# Mv Guava



## falcs (Dec 4, 2009)

Good Evening.
Could anybody help me with information relating to the MV Guava a Lowestoft based trawler which was lost with all hands during the floods of 1953.
Tyhanks


----------



## benjidog (Oct 27, 2005)

Welcome from Lancashire - I hope you will enjoy the site.

You will find some basic information on Miramar HERE.

And further information on a previous thread on this site HERE.


----------



## nickhume (Apr 21, 2010)

Hello Brian,

I'm too looking for any information about the MV Guava (LT 73?), my grandfathers brother was onboard when the boat was lost, he was 16 years old.

Have you found any information since starting your search?

Regards,

Nick


----------



## D & H (May 30, 2010)

falcs said:


> Good Evening.
> Could anybody help me with information relating to the MV Guava a Lowestoft based trawler which was lost with all hands during the floods of 1953.
> Tyhanks


Hi,

Check out "The Lowestoft Journal" website and under Features (LH side) you will find "Nostalgia". Click this and read the report "Missing the boat saved his life".

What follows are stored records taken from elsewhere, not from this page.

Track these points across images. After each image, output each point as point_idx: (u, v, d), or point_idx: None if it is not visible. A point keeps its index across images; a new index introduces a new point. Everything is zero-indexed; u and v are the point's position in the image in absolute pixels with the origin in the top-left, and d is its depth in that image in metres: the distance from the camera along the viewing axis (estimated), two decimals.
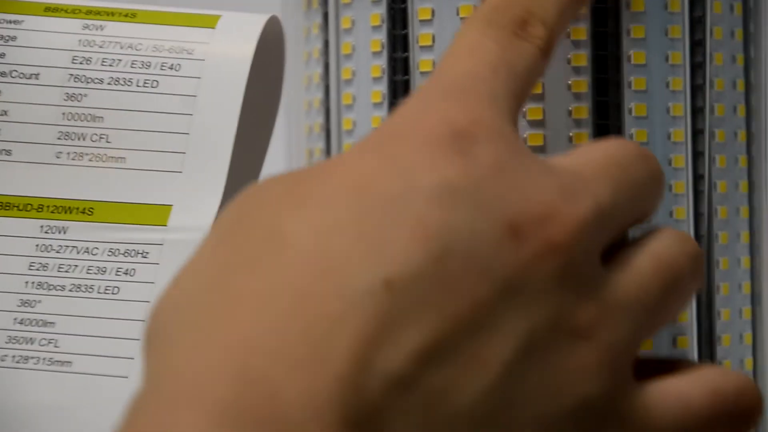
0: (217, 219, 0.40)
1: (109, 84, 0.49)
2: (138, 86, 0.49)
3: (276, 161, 0.56)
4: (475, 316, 0.35)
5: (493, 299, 0.36)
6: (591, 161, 0.40)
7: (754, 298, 0.54)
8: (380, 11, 0.51)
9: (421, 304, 0.35)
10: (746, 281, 0.54)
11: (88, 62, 0.49)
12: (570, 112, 0.49)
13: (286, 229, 0.36)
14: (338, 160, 0.39)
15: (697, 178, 0.52)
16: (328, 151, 0.54)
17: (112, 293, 0.47)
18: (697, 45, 0.51)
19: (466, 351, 0.36)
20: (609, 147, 0.42)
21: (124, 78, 0.49)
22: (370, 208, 0.36)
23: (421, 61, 0.51)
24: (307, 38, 0.55)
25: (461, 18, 0.50)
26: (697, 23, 0.51)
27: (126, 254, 0.48)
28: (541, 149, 0.48)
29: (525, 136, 0.49)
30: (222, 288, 0.36)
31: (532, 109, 0.49)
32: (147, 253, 0.48)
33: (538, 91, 0.49)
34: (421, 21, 0.52)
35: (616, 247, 0.41)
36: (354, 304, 0.35)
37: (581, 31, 0.49)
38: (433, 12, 0.51)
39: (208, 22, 0.50)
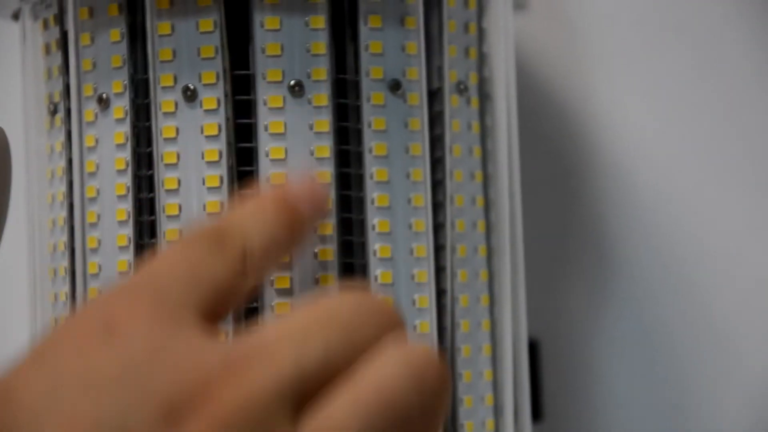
0: None
1: None
2: None
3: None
4: None
5: None
6: (296, 322, 0.39)
7: (497, 410, 0.52)
8: (123, 129, 0.51)
9: None
10: (489, 393, 0.52)
11: None
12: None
13: None
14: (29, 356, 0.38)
15: (440, 292, 0.51)
16: (73, 271, 0.53)
17: None
18: (436, 140, 0.52)
19: None
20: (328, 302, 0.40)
21: None
22: (24, 416, 0.36)
23: (165, 179, 0.50)
24: (50, 156, 0.55)
25: (206, 137, 0.50)
26: (436, 118, 0.52)
27: None
28: None
29: None
30: None
31: None
32: None
33: None
34: (165, 139, 0.50)
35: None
36: None
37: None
38: (177, 130, 0.50)
39: None
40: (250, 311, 0.51)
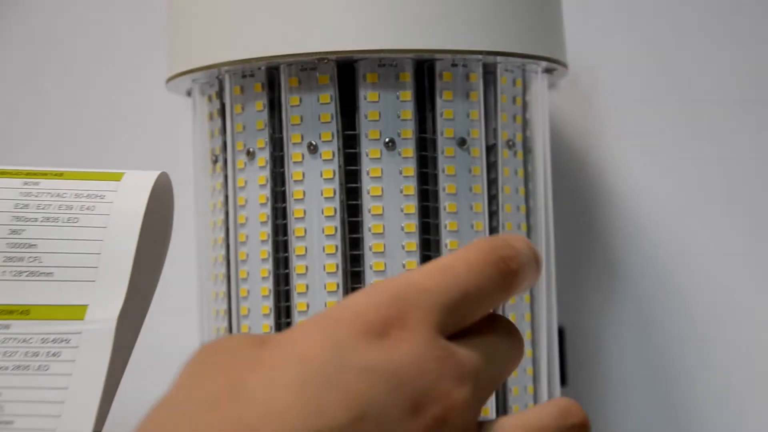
0: (185, 365, 0.40)
1: (41, 221, 0.51)
2: (63, 222, 0.52)
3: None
4: None
5: None
6: (478, 346, 0.41)
7: (535, 378, 0.58)
8: (264, 173, 0.57)
9: None
10: (529, 366, 0.57)
11: (27, 207, 0.52)
12: None
13: (243, 382, 0.37)
14: (289, 334, 0.39)
15: None
16: (229, 275, 0.58)
17: (42, 371, 0.50)
18: (492, 182, 0.57)
19: None
20: (494, 331, 0.42)
21: (53, 217, 0.52)
22: (312, 375, 0.37)
23: (295, 210, 0.55)
24: (212, 193, 0.60)
25: (324, 179, 0.54)
26: (491, 166, 0.57)
27: (54, 341, 0.50)
28: None
29: None
30: (187, 421, 0.37)
31: None
32: (69, 339, 0.50)
33: None
34: (294, 181, 0.55)
35: None
36: None
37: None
38: (303, 174, 0.55)
39: (116, 177, 0.53)
40: (354, 274, 0.56)
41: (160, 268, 0.55)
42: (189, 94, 0.62)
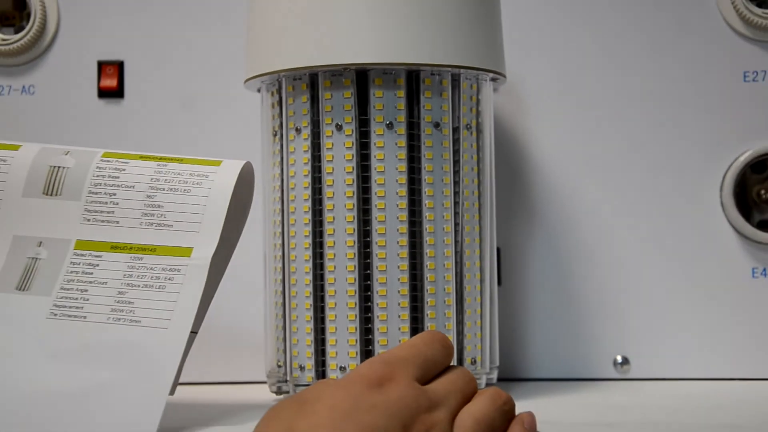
0: (262, 420, 0.44)
1: (167, 191, 0.59)
2: (180, 192, 0.59)
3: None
4: None
5: None
6: (441, 385, 0.47)
7: (482, 281, 0.64)
8: (307, 143, 0.63)
9: None
10: (478, 273, 0.63)
11: (158, 181, 0.59)
12: None
13: (295, 426, 0.42)
14: (321, 393, 0.44)
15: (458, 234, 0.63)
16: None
17: (160, 289, 0.57)
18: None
19: None
20: (451, 375, 0.48)
21: (173, 188, 0.59)
22: (338, 416, 0.42)
23: (326, 172, 0.62)
24: (272, 155, 0.65)
25: (346, 147, 0.61)
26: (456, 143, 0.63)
27: (170, 270, 0.58)
28: None
29: None
30: None
31: None
32: (179, 270, 0.58)
33: None
34: (326, 149, 0.61)
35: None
36: None
37: None
38: (333, 145, 0.62)
39: (216, 163, 0.60)
40: (365, 211, 0.62)
41: (241, 227, 0.61)
42: (258, 90, 0.67)
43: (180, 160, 0.60)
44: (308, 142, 0.63)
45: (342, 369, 0.61)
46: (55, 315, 0.56)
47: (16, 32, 0.76)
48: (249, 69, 0.65)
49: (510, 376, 0.75)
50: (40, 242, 0.58)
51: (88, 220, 0.58)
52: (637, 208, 0.75)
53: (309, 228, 0.63)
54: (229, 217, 0.58)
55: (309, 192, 0.63)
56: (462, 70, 0.63)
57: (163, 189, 0.59)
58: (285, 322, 0.65)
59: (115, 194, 0.59)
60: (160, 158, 0.60)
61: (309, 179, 0.63)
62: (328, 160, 0.62)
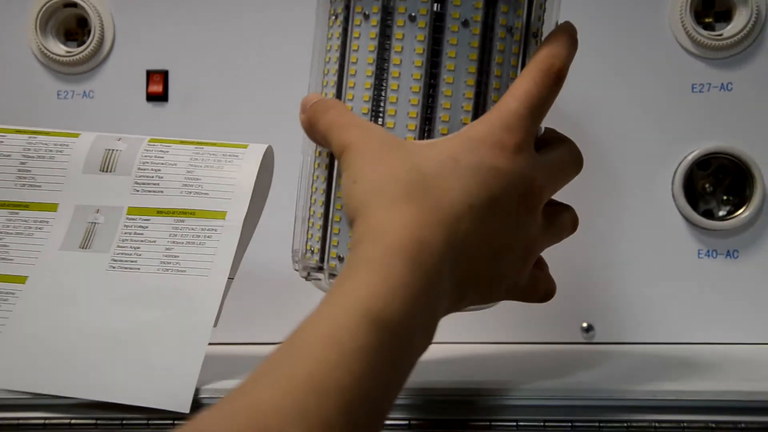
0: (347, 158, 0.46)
1: (204, 167, 0.64)
2: (214, 168, 0.64)
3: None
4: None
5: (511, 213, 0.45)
6: (554, 159, 0.48)
7: None
8: (375, 30, 0.57)
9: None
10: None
11: (197, 160, 0.64)
12: None
13: (421, 166, 0.43)
14: (434, 141, 0.45)
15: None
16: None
17: (200, 245, 0.62)
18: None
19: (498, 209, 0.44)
20: (564, 149, 0.49)
21: (209, 165, 0.64)
22: (462, 168, 0.42)
23: (393, 51, 0.55)
24: (329, 39, 0.59)
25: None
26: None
27: (208, 230, 0.62)
28: None
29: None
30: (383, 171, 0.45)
31: None
32: (215, 230, 0.61)
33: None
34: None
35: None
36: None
37: None
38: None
39: (244, 146, 0.64)
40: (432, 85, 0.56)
41: (266, 195, 0.65)
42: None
43: (213, 144, 0.65)
44: (376, 30, 0.57)
45: None
46: (114, 268, 0.61)
47: (79, 45, 0.81)
48: None
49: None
50: (98, 209, 0.63)
51: (138, 191, 0.63)
52: (601, 199, 0.77)
53: (367, 118, 0.57)
54: (255, 187, 0.63)
55: (372, 81, 0.57)
56: None
57: (201, 166, 0.64)
58: (328, 209, 0.59)
59: (159, 170, 0.64)
60: (198, 143, 0.65)
61: (373, 68, 0.57)
62: (396, 51, 0.56)
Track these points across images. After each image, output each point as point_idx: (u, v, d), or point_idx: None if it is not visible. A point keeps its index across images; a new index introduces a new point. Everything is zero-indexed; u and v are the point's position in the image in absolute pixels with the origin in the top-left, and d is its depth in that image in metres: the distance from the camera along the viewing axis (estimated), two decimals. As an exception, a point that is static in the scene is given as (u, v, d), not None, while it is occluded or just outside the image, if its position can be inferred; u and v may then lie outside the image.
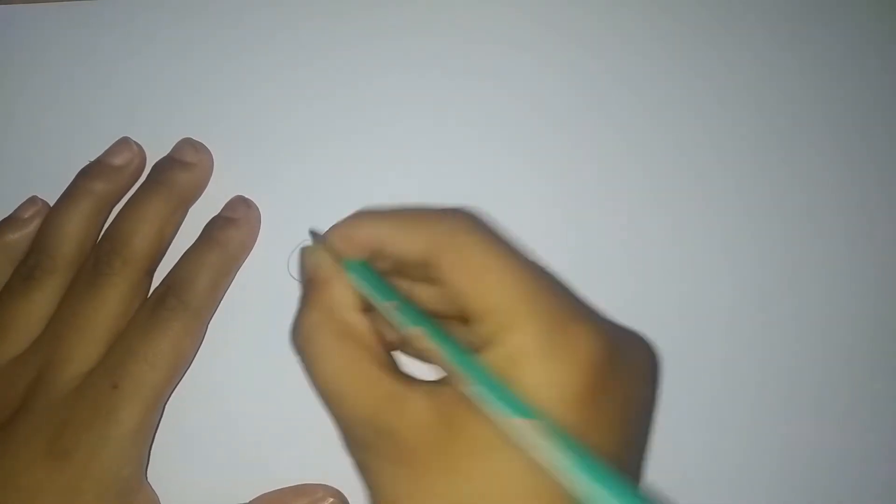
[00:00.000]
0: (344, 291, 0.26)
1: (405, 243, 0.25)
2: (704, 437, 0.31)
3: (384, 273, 0.27)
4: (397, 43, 0.34)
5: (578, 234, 0.33)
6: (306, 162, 0.33)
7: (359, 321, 0.26)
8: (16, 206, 0.32)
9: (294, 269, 0.32)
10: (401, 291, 0.26)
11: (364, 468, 0.25)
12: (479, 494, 0.22)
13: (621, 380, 0.24)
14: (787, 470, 0.31)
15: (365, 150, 0.33)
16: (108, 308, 0.29)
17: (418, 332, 0.25)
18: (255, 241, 0.32)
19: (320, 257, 0.27)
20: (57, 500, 0.27)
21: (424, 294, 0.27)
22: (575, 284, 0.30)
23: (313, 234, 0.30)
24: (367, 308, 0.26)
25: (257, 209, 0.32)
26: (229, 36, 0.34)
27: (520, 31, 0.34)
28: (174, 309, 0.29)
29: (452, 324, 0.26)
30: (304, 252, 0.28)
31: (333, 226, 0.27)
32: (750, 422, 0.31)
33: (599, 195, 0.33)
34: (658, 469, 0.31)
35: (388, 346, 0.26)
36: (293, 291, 0.31)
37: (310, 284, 0.27)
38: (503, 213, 0.32)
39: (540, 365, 0.23)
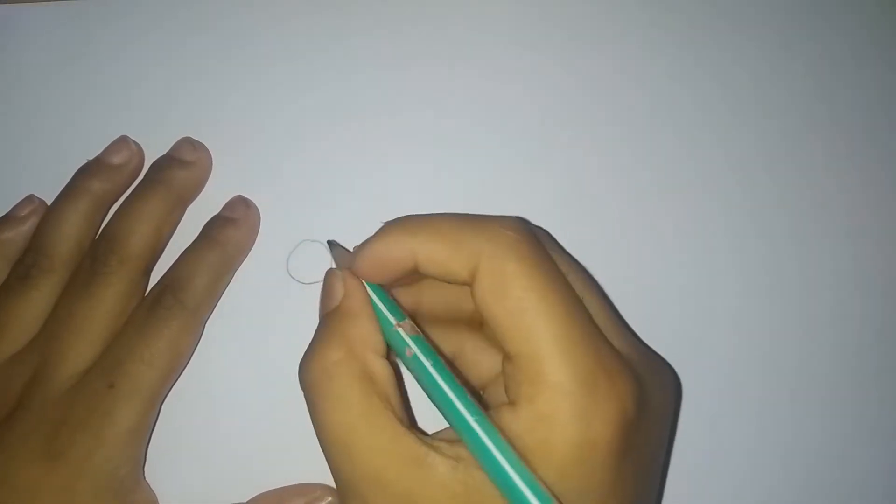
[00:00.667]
0: (371, 329, 0.24)
1: (445, 261, 0.23)
2: (710, 437, 0.31)
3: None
4: (398, 41, 0.34)
5: (584, 231, 0.32)
6: (306, 162, 0.33)
7: (382, 367, 0.23)
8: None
9: (293, 269, 0.32)
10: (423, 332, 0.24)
11: None
12: None
13: (649, 427, 0.24)
14: (793, 470, 0.31)
15: (365, 149, 0.33)
16: (104, 307, 0.29)
17: (435, 386, 0.23)
18: (253, 241, 0.32)
19: (350, 286, 0.24)
20: (53, 499, 0.27)
21: (439, 296, 0.27)
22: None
23: (334, 248, 0.28)
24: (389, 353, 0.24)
25: (257, 209, 0.32)
26: (229, 35, 0.34)
27: (523, 26, 0.34)
28: (171, 308, 0.29)
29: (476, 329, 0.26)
30: (330, 276, 0.25)
31: (362, 246, 0.24)
32: (755, 421, 0.31)
33: (606, 192, 0.33)
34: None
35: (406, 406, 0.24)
36: (292, 292, 0.32)
37: (334, 314, 0.24)
38: (507, 210, 0.32)
39: (576, 428, 0.21)
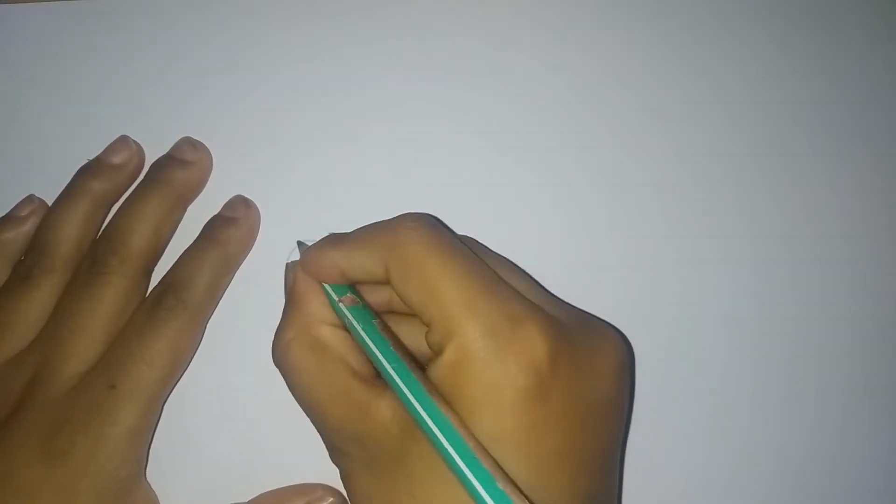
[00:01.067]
0: (318, 307, 0.27)
1: (364, 265, 0.26)
2: (700, 438, 0.31)
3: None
4: (398, 43, 0.34)
5: (577, 235, 0.32)
6: (306, 162, 0.33)
7: (331, 334, 0.26)
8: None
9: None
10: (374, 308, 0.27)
11: (343, 475, 0.26)
12: (437, 495, 0.23)
13: (573, 377, 0.24)
14: (783, 471, 0.31)
15: (365, 149, 0.33)
16: (105, 307, 0.29)
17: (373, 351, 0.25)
18: (254, 240, 0.32)
19: (297, 273, 0.27)
20: (54, 500, 0.27)
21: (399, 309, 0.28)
22: (570, 285, 0.31)
23: (300, 244, 0.30)
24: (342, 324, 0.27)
25: (257, 209, 0.32)
26: (229, 35, 0.34)
27: (522, 33, 0.34)
28: (172, 308, 0.29)
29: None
30: (287, 267, 0.28)
31: (306, 249, 0.28)
32: (746, 424, 0.31)
33: (598, 196, 0.33)
34: (655, 471, 0.31)
35: (365, 360, 0.27)
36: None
37: (287, 299, 0.28)
38: (501, 214, 0.32)
39: (482, 370, 0.23)
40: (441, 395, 0.24)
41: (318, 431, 0.27)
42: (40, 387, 0.28)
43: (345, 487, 0.27)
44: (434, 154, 0.33)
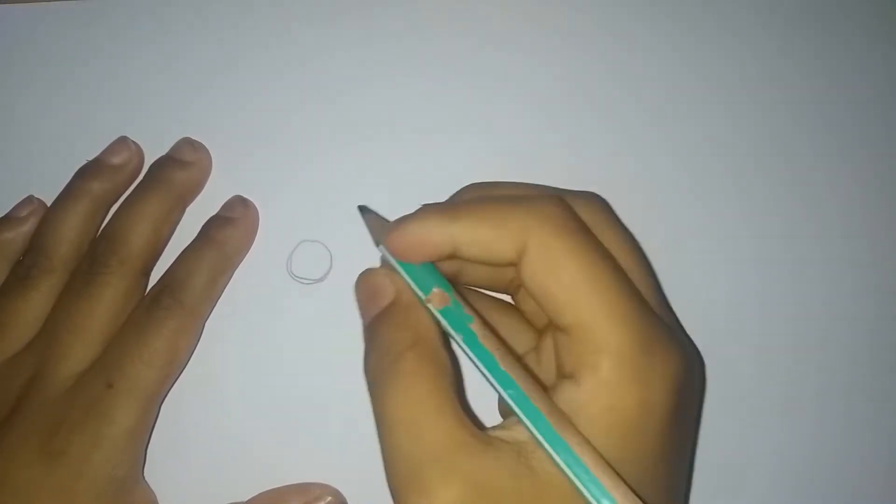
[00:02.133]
0: (429, 321, 0.24)
1: (491, 243, 0.23)
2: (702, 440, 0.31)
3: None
4: (397, 44, 0.34)
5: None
6: (305, 162, 0.33)
7: (446, 356, 0.23)
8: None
9: (293, 269, 0.32)
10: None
11: None
12: None
13: (692, 398, 0.24)
14: (787, 468, 0.31)
15: (365, 150, 0.33)
16: (103, 307, 0.29)
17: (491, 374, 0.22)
18: (252, 240, 0.32)
19: (399, 283, 0.24)
20: (52, 500, 0.27)
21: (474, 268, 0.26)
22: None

Should give you info including list of the crew. Both my husband and I know some the families who lost thier menfolk in this disaster as we both come from Lowestoft Fishing Families.


----------



## D & H (May 30, 2010)

nickhume said:


> Hello Brian,
> 
> I'm too looking for any information about the MV Guava (LT 73?), my grandfathers brother was onboard when the boat was lost, he was 16 years old.
> 
> ...


Hi,

Check out "The Lowestoft Journal" website and under Features (LH side) you will find "Nostalgia". Click this and read the report "Missing the boat saved his life".

Should give you info including list of the crew. Both my husband and I know some the families who lost thier menfolk in this disaster as we both come from Lowestoft Fishing Families.

I think your grandfather's brother must have been Anthony Folkard - it was his first trip as a deckie learner.


----------